En Colombie, les principaux changements relatifs aux droits LGBT ont été obtenus par la voie de la Cour Constitutionnelle. C’est suite à des décisions des magistrats ou en utilisant les principes généraux contenus dans la Constitution, et après des recours interposés par les citoyens (à nouveau les tutelas), que de nombreux droits ont été obtenus, dont le droit relatif à l’adoption pour les couples de même sexe (2015) et le droit relatif au mariage entre personnes de même sexe (2016).

Jusqu’au 21 février 2022, les discussions relatives à l’avortement étaient surtout confinées à des discussions entre groupes de féministes, ou à des ONG qui ont produit des rapports de qualité sur les inégalités face à l'avortement. La mobilisation collective et les manifestations de rue n’ont pas été déterminantes dans la décision de la Cour, comme cela a pu être le cas en Argentine ces dernières années. Étant donné la tournure extrêmement technique des discussions au sein de la Cour, c’est l’action des juristes eux-mêmes qui a finalement joué un rôle important.

Or nous sommes à un moment clé : les élections nationales auront lieu très prochainement (13 mars : élections au Congrès et primaires pour départager les candidats à la présidentielle ; 29 mai : élection présidentielle) et les candidats ne pourront plus éluder le débat. Car dès le lendemain de la décision de la Cour, de nombreuses voix, dans la droite et l’extrême droite, s’élèvent contre elle, annoncent des demandes de nullité, parlent d’un référendum pour revenir sur la question et sortent l’arsenal médiatique (l’avis des prêtres et des curés est sollicité à tout vent, etc).
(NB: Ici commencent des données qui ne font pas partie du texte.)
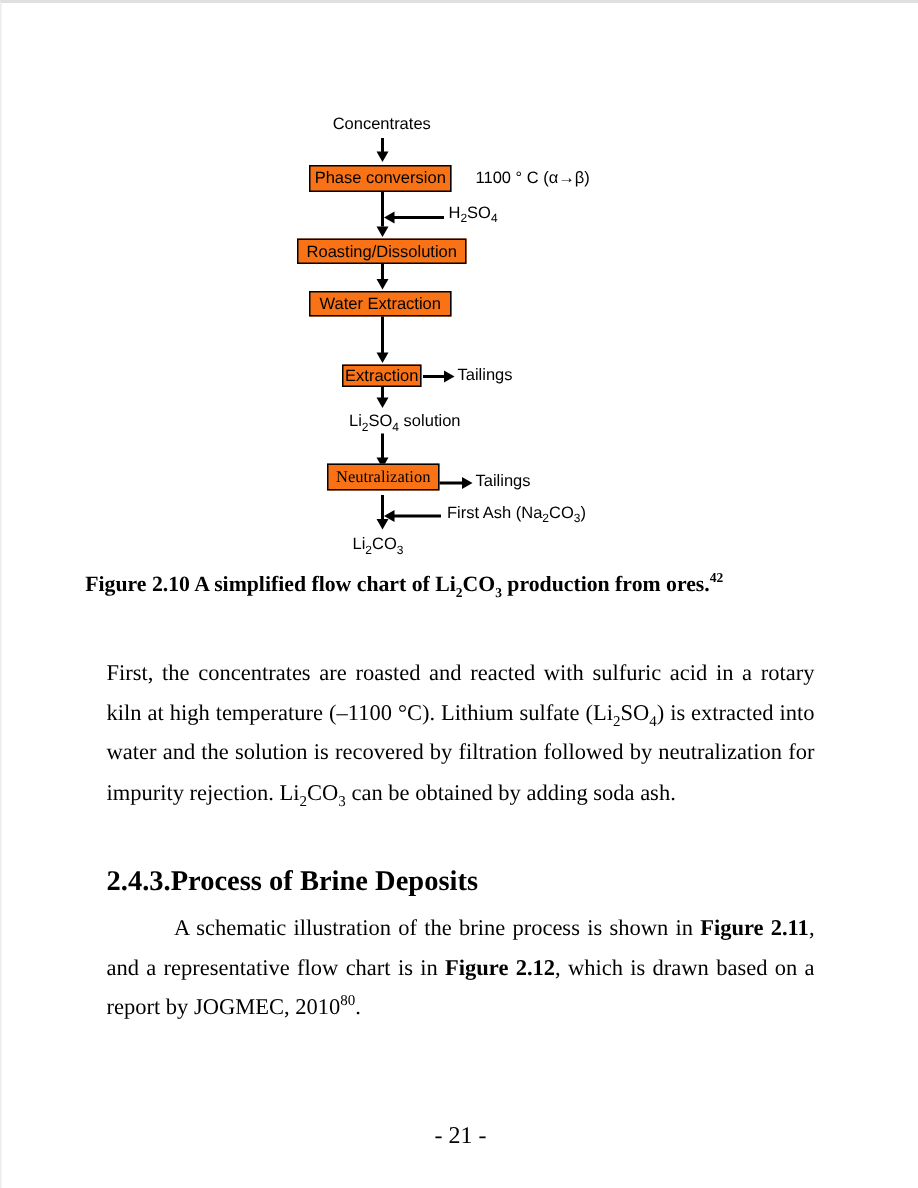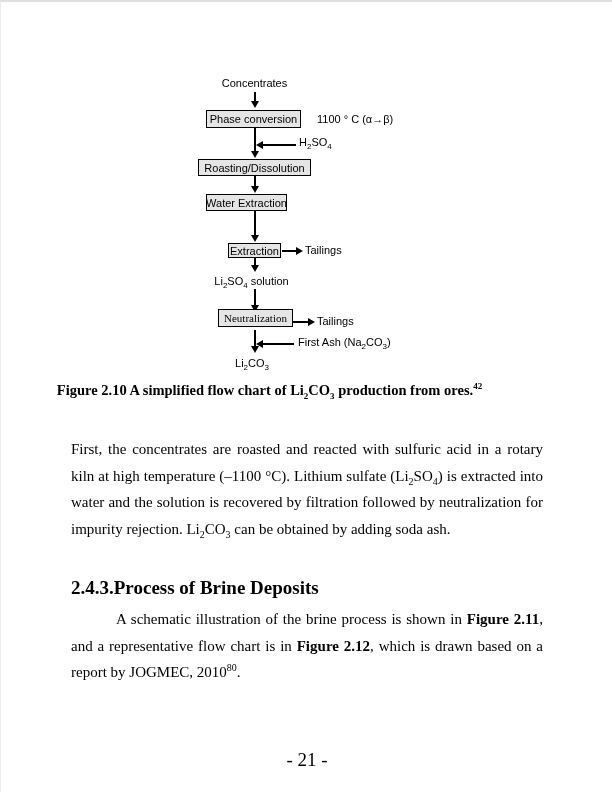"Phase conversion" .fc-box { background: #e5e5e5 -> #f97316 }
De son côté, le candidat qui est en tête dans les enquêtes pour le premier tour des présidentielles, M. Gustavo Petro, devra désormais intégrer cet élément au débat et assumer publiquement sa position. Cet ancien guérilléro et ancien maire de Bogota, à la tête d’une coalition qui regroupe beaucoup de militants de gauche, mais qui compte aussi un candidat évangéliste chrétien, évitait de rentrer dans ce terrain (par exemple, un de ses slogans était « zéro avortement »). Ce ne sera plus possible d’éluder la question, le thème de l’avortement sera au cœur de la campagne politique.
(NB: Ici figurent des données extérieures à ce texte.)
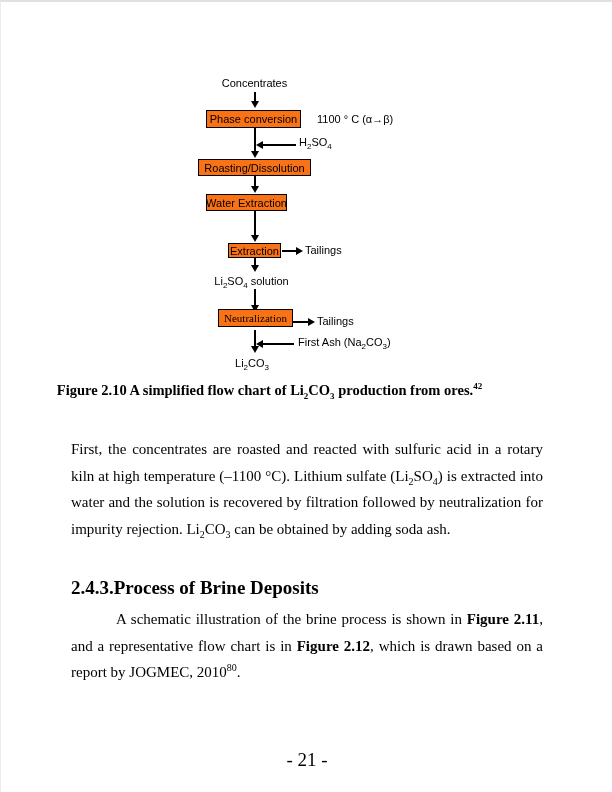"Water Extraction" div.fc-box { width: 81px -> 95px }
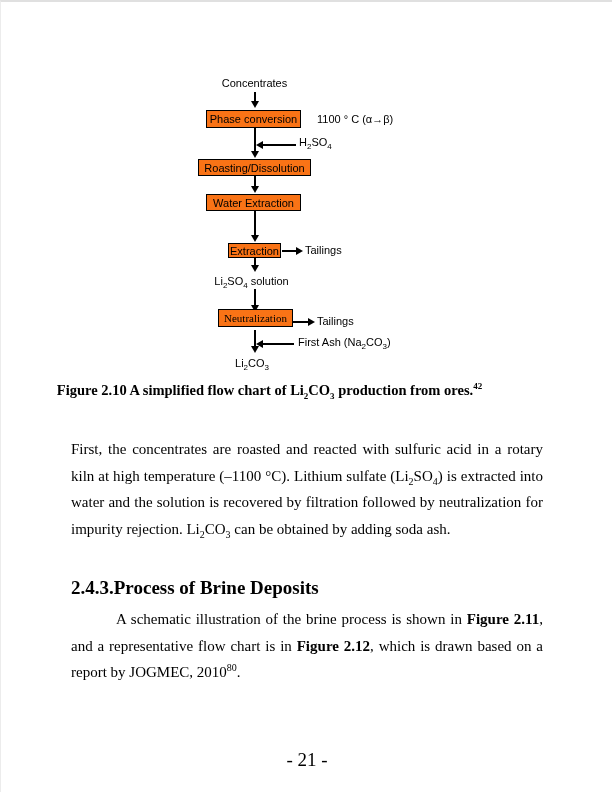"Li2SO4 solution" div.fc { text-align: center -> right }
Historiquement, les Colombiens sont influencés par la longue domination des églises (catholique, et de plus en plus, évangéliste). Cependant, d’autres facteurs modifient les mentalités : les mouvements féministes et des revendications LGBT, les mobilisations pour les droits humains, pour la paix, pour l’environnement. Aujourd’hui, et c’est probablement une première sociologique, les opposants à l’avortement ne sont plus majoritaires. Globalement, il y a 40% de personnes ouvertement favorables à l’IVG, et autant d’opposantes farouches, le reste étant indécis. Il en est de même sur d’autres terrains auparavant sensibles : les Colombiens, et surtout les jeunes, se déclarent à 60% indifférents au fait que leur candidat à la présidence soit croyant (ou pas).

Il reste que les opposants à l’avortement disposent de puissants moyens financiers et symboliques, et que la croisade contre la disposition de la Cour constitutionnelle sera féroce. La défense des droits des femmes et de la laïcité de l’État colombien est un des grands enjeux du débat.